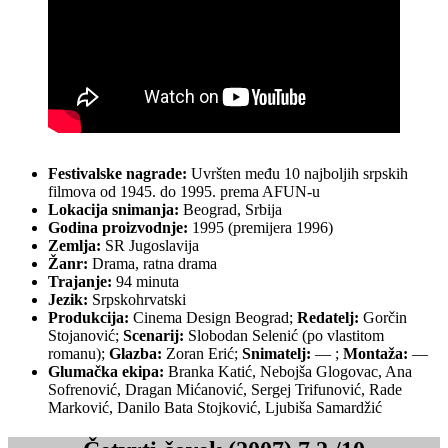
Festivalske nagrade:
Uvršten među 10 najboljih srpskih
filmova od 1945. do 1995. prema AFUN-u
Lokacija snimanja:
Beograd, Srbija
Godina proizvodnje:
1995 (premijera 1996)
Zemlja:
SR Jugoslavija
Žanr:
Drama, ratna drama
Trajanje:
94 minuta
Jezik:
Srpskohrvatski
Produkcija:
Cinema Design Beograd;
Redatelj:
Gorčin
Stojanović;
Scenarij:
Slobodan Selenić (po vlastitom
romanu);
Glazba:
Zoran Erić;
Snimatelj:
— ;
Montaža:
—
Glumačka ekipa:
Branka Katić, Nebojša Glogovac, Ana
Sofrenović, Dragan Mićanović, Sergej Trifunović, Rade
Marković, Danilo Bata Stojković, Ljubiša Samardžić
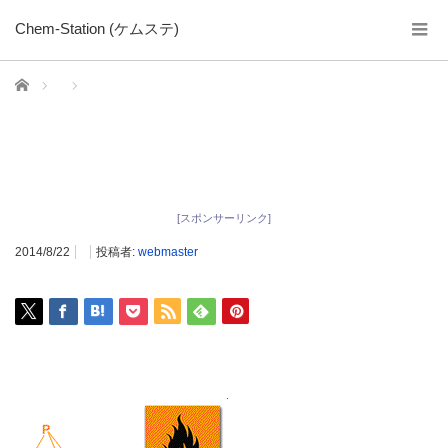
Chem-Station (ケムステ)
ホーム
[スポンサーリンク]
2014/8/22
投稿者:
webmaster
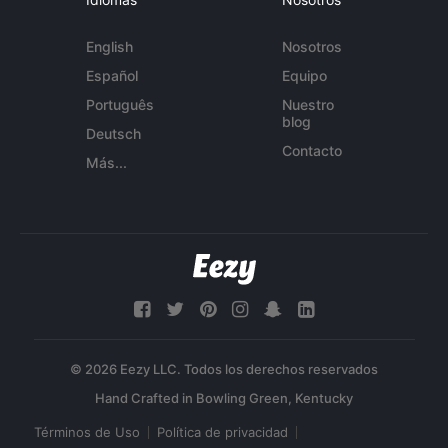
English
Nosotros
Español
Equipo
Português
Nuestro
blog
Deutsch
Contacto
Más...
© 2026 Eezy LLC. Todos los derechos reservados
Términos de Uso
Política de privacidad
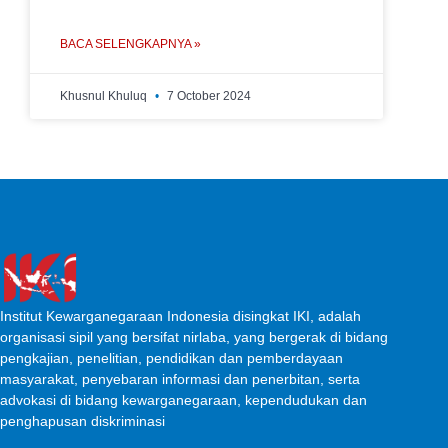
BACA SELENGKAPNYA »
Khusnul Khuluq
7 October 2024
Institut Kewarganegaraan Indonesia disingkat IKI, adalah
organisasi sipil yang bersifat nirlaba, yang bergerak di bidang
pengkajian, penelitian, pendidikan dan pemberdayaan
masyarakat, penyebaran informasi dan penerbitan, serta
advokasi di bidang kewarganegaraan, kependudukan dan
penghapusan diskriminasi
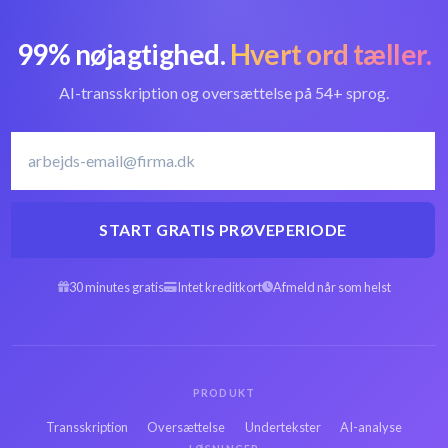
99% nøjagtighed.
Hvert ord tæller.
Konvertér GSM til
Bedste GSM-
tekst
konverter
AI-transskription og oversættelse på 54+ sprog.
Lettisk
Transskribér Lettisk
transskriptionssoftware
START GRATIS PRØVEPERIODE
Arabisk GSM til
30 minutes gratis
Intet kreditkort
Afmeld når som helst
Spansk GSM til tekst
tekst
Hebraisk GSM til
Persisk GSM til
tekst
tekst
PRODUKT
Transskription
Oversættelse
Undertekster
AI-analyse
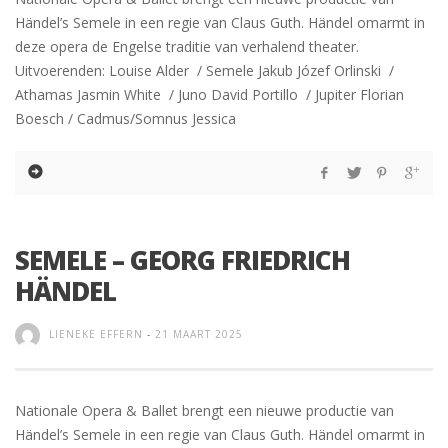
Händel’s Semele in een regie van Claus Guth. Händel omarmt in
deze opera de Engelse traditie van verhalend theater.
Uitvoerenden: Louise Alder / Semele Jakub Józef Orlinski /
Athamas Jasmin White / Juno David Portillo / Jupiter Florian
Boesch / Cadmus/Somnus Jessica
SEMELE – GEORG FRIEDRICH
HÄNDEL
LIENEKE EFFERN
-
21 MAART 2025
Nationale Opera & Ballet brengt een nieuwe productie van
Händel’s Semele in een regie van Claus Guth. Händel omarmt in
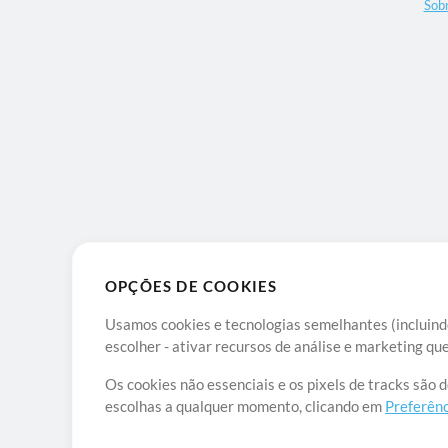
Sob
OPÇÕES DE COOKIES
Usamos cookies e tecnologias semelhantes (incluindo
escolher - ativar recursos de análise e marketing q
Os cookies não essenciais e os pixels de tracks são 
escolhas a qualquer momento, clicando em
Preferênc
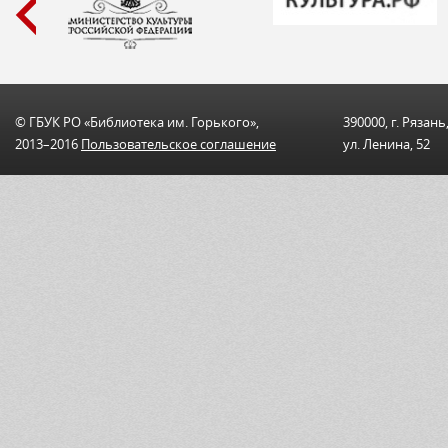
© ГБУК РО «Библиотека им. Горького»,
390000, г. Рязань
2013–2016
Пользовательскоe соглашениe
ул. Ленина, 52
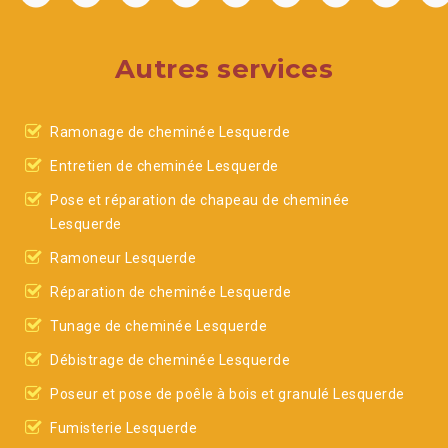
Autres services
Ramonage de cheminée Lesquerde
Entretien de cheminée Lesquerde
Pose et réparation de chapeau de cheminée
Lesquerde
Ramoneur Lesquerde
Réparation de cheminée Lesquerde
Tunage de cheminée Lesquerde
Débistrage de cheminée Lesquerde
Poseur et pose de poêle à bois et granulé Lesquerde
Fumisterie Lesquerde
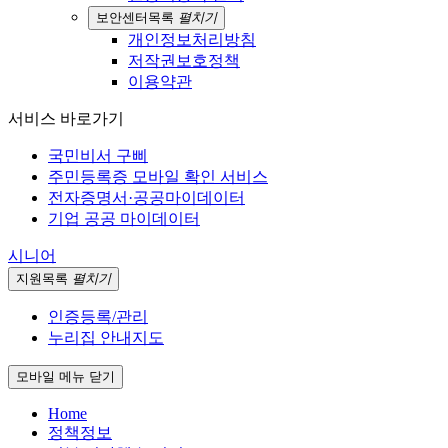
보안센터
목록
펼치기
개인정보처리방침
저작권보호정책
이용약관
서비스 바로가기
국민비서 구삐
주민등록증 모바일 확인 서비스
전자증명서·공공마이데이터
기업 공공 마이데이터
시니어
지원
목록
펼치기
인증등록/관리
누리집 안내지도
모바일 메뉴 닫기
Home
정책정보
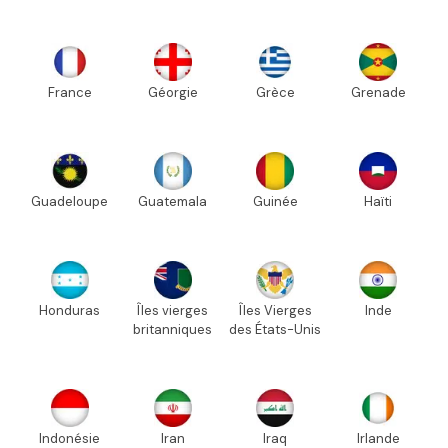
France
Géorgie
Grèce
Grenade
Guadeloupe
Guatemala
Guinée
Haïti
Honduras
Îles vierges
Îles Vierges
Inde
britanniques
des États-Unis
Indonésie
Iran
Iraq
Irlande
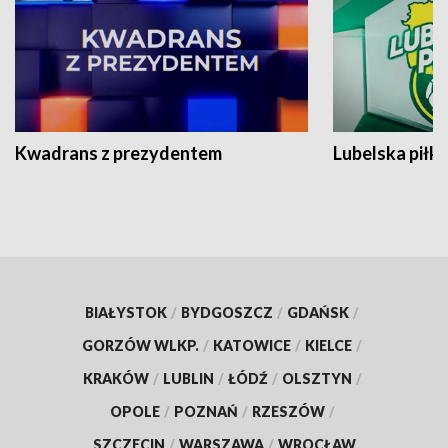
Kwadrans z prezydentem
Lubelska piłk
BIAŁYSTOK
/
BYDGOSZCZ
/
GDAŃSK
/
GORZÓW WLKP.
/
KATOWICE
/
KIELCE
/
KRAKÓW
/
LUBLIN
/
ŁÓDŹ
/
OLSZTYN
/
OPOLE
/
POZNAŃ
/
RZESZÓW
/
SZCZECIN
/
WARSZAWA
/
WROCŁAW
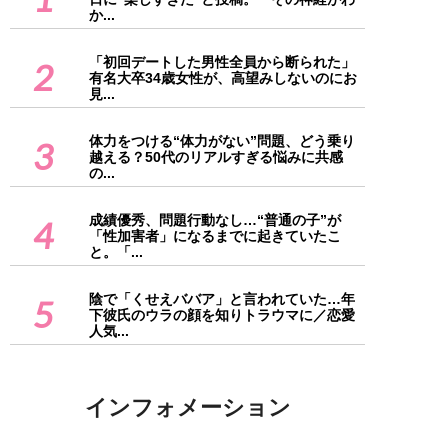
か...
「初回デートした男性全員から断られた」
2
有名大卒34歳女性が、高望みしないのにお
見...
体力をつける“体力がない”問題、どう乗り
3
越える？50代のリアルすぎる悩みに共感
の...
成績優秀、問題行動なし…“普通の子”が
4
「性加害者」になるまでに起きていたこ
と。「...
陰で「くせえババア」と言われていた…年
5
下彼氏のウラの顔を知りトラウマに／恋愛
人気...
インフォメーション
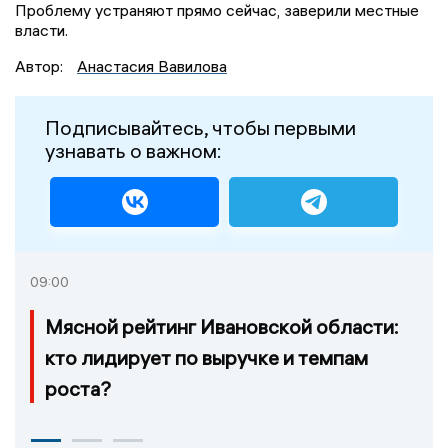
Проблему устраняют прямо сейчас, заверили местные
власти.
Автор:
Анастасия Вавилова
Подписывайтесь, чтобы первыми
узнавать о важном:
09:00
Мясной рейтинг Ивановской области:
кто лидирует по выручке и темпам
роста?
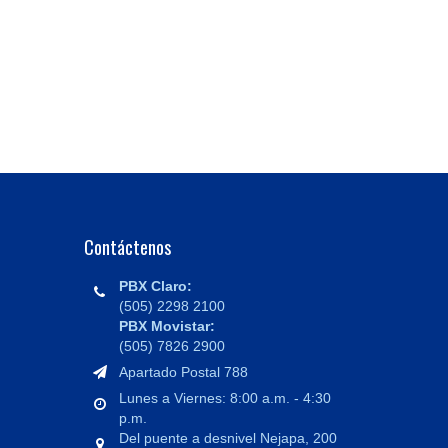
Contáctenos
PBX Claro:
(505) 2298 2100
PBX Movistar:
(505) 7826 2900
Apartado Postal 788
Lunes a Viernes: 8:00 a.m. - 4:30
p.m.
Del puente a desnivel Nejapa, 200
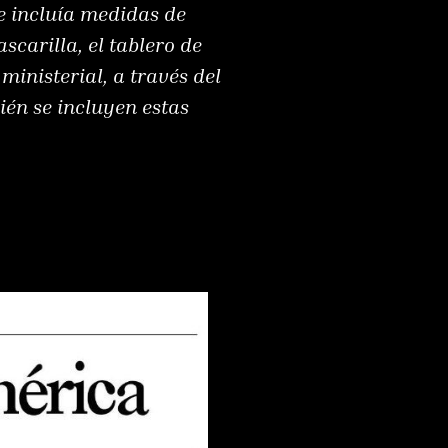
e incluía medidas de
carilla, el tablero de
ministerial, a través del
ién se incluyen estas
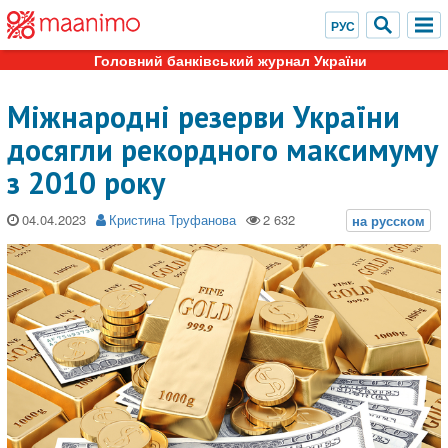
Головний банківський журнал України
Міжнародні резерви України
досягли рекордного максимуму
з 2010 року
04.04.2023
Кристина Труфанова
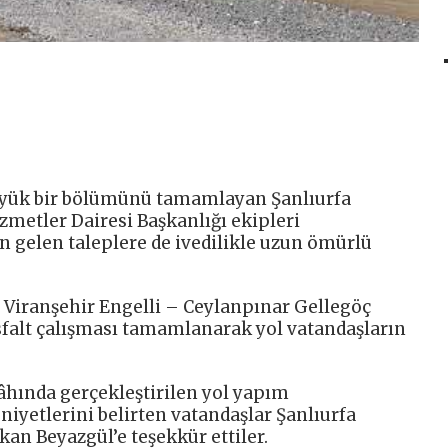
büyük bir bölümünü tamamlayan Şanlıurfa
zmetler Dairesi Başkanlığı ekipleri
 gelen taleplere de ivedilikle uzun ömürlü
 Viranşehir Engelli – Ceylanpınar Gellegöç
falt çalışması tamamlanarak yol vatandaşların
âhında gerçekleştirilen yol yapım
yetlerini belirten vatandaşlar Şanlıurfa
an Beyazgül’e teşekkür ettiler.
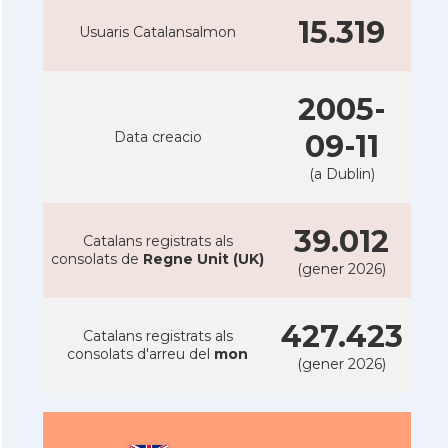
15.319
Usuaris Catalansalmon
2005-
Data creacio
09-11
(a Dublin)
39.012
Catalans registrats als
consolats de
Regne Unit (UK)
(gener 2026)
427.423
Catalans registrats als
consolats d'arreu del
mon
(gener 2026)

● WHAT IS BEING ASKED:
Find the line containing "büyük bir bölümünü tamamlayan Şanlıurfa" and copy it and each line after it through the end of the material, exactly, with no pictures.

● WRITTEN RESPONSE:
büyük bir bölümünü tamamlayan Şanlıurfa
zmetler Dairesi Başkanlığı ekipleri
 gelen taleplere de ivedilikle uzun ömürlü
 Viranşehir Engelli – Ceylanpınar Gellegöç
falt çalışması tamamlanarak yol vatandaşların
âhında gerçekleştirilen yol yapım
yetlerini belirten vatandaşlar Şanlıurfa
an Beyazgül’e teşekkür ettiler.
15.319
Usuaris Catalansalmon
2005-
Data creacio
09-11
(a Dublin)
39.012
Catalans registrats als
consolats de
Regne Unit (UK)
(gener 2026)
427.423
Catalans registrats als
consolats d'arreu del
mon
(gener 2026)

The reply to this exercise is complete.